Task requirements -> Please give all of the data again, character for character, and drop the pictures.

Data block ->
==========
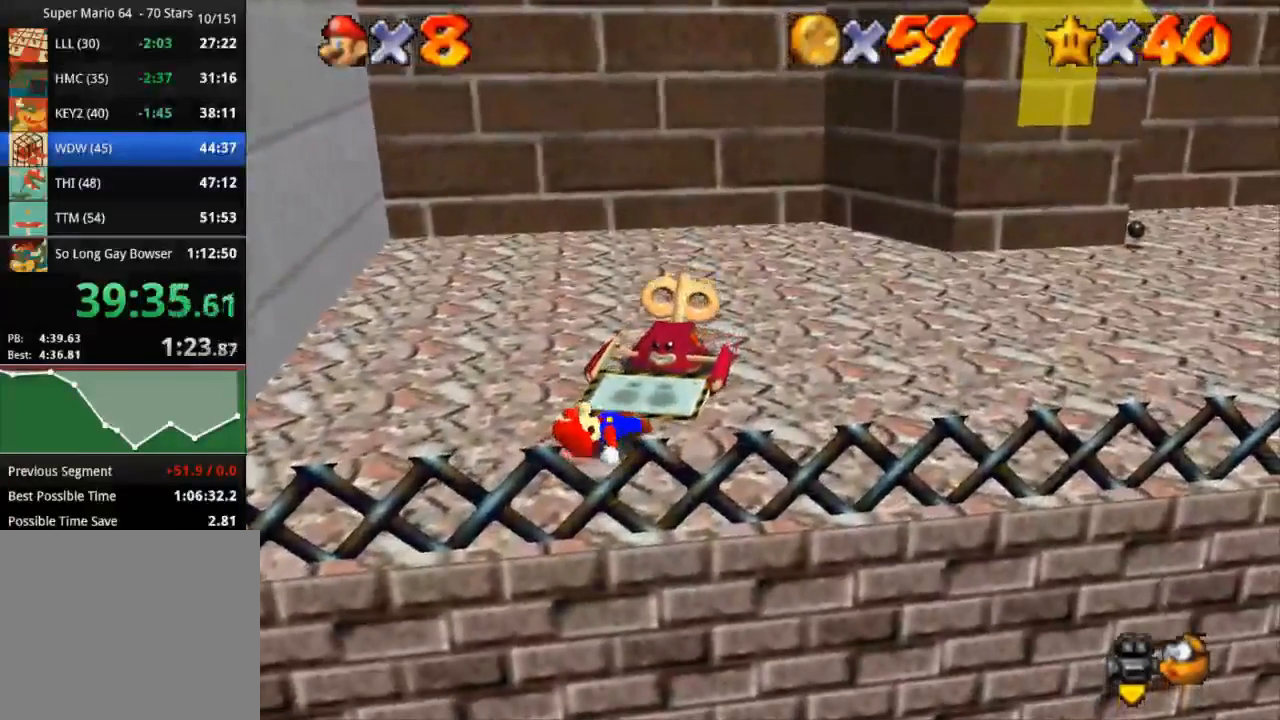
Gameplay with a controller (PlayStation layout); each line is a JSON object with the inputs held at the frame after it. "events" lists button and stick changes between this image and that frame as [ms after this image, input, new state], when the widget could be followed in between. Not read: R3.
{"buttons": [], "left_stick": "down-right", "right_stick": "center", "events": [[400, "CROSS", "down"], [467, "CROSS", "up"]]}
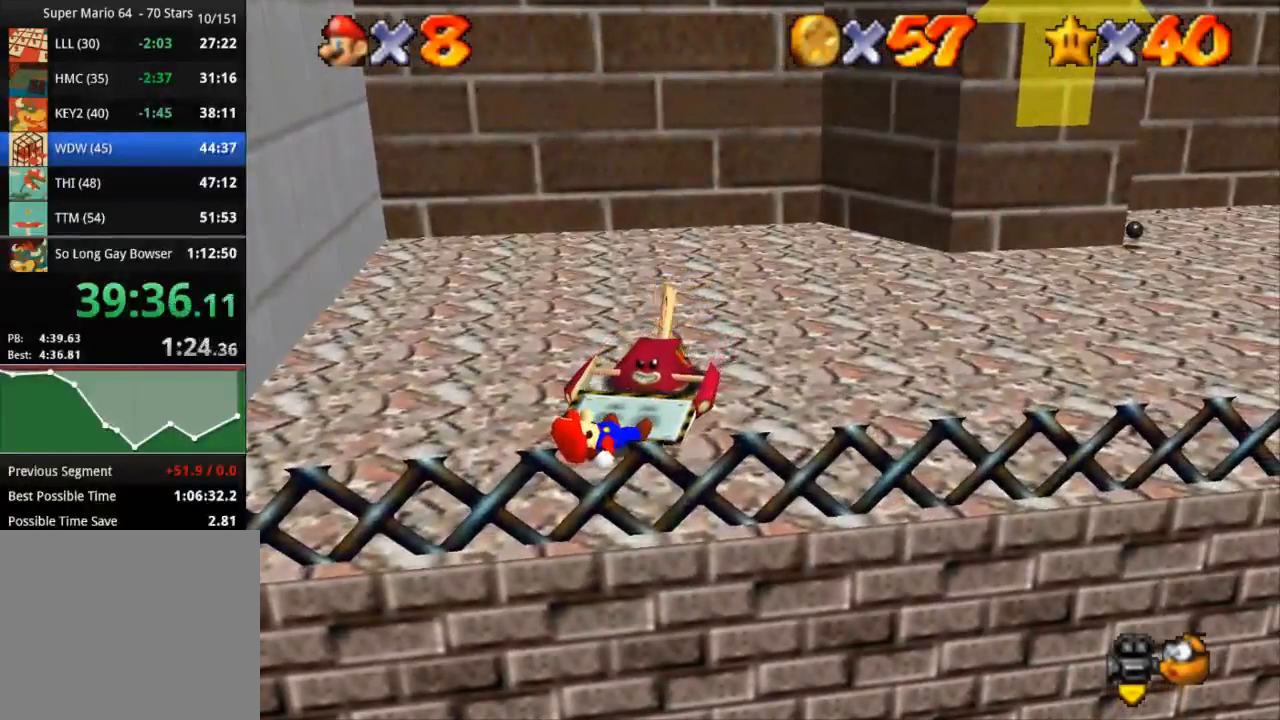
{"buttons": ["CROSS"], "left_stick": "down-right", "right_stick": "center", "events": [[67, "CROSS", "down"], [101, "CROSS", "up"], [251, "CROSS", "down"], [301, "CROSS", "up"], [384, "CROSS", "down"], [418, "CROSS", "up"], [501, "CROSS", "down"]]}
==========
Answer to this exercise ->
Gameplay with a controller (PlayStation layout); each line is a JSON object with the inputs held at the frame after it. "events" lists button and stick changes between this image and that frame as [ms after this image, input, new state], when the widget could be followed in between. Not read: R3.
{"buttons": [], "left_stick": "down-right", "right_stick": "center", "events": [[400, "CROSS", "down"], [467, "CROSS", "up"]]}
{"buttons": ["CROSS"], "left_stick": "down-right", "right_stick": "center", "events": [[67, "CROSS", "down"], [101, "CROSS", "up"], [251, "CROSS", "down"], [301, "CROSS", "up"], [384, "CROSS", "down"], [418, "CROSS", "up"], [501, "CROSS", "down"]]}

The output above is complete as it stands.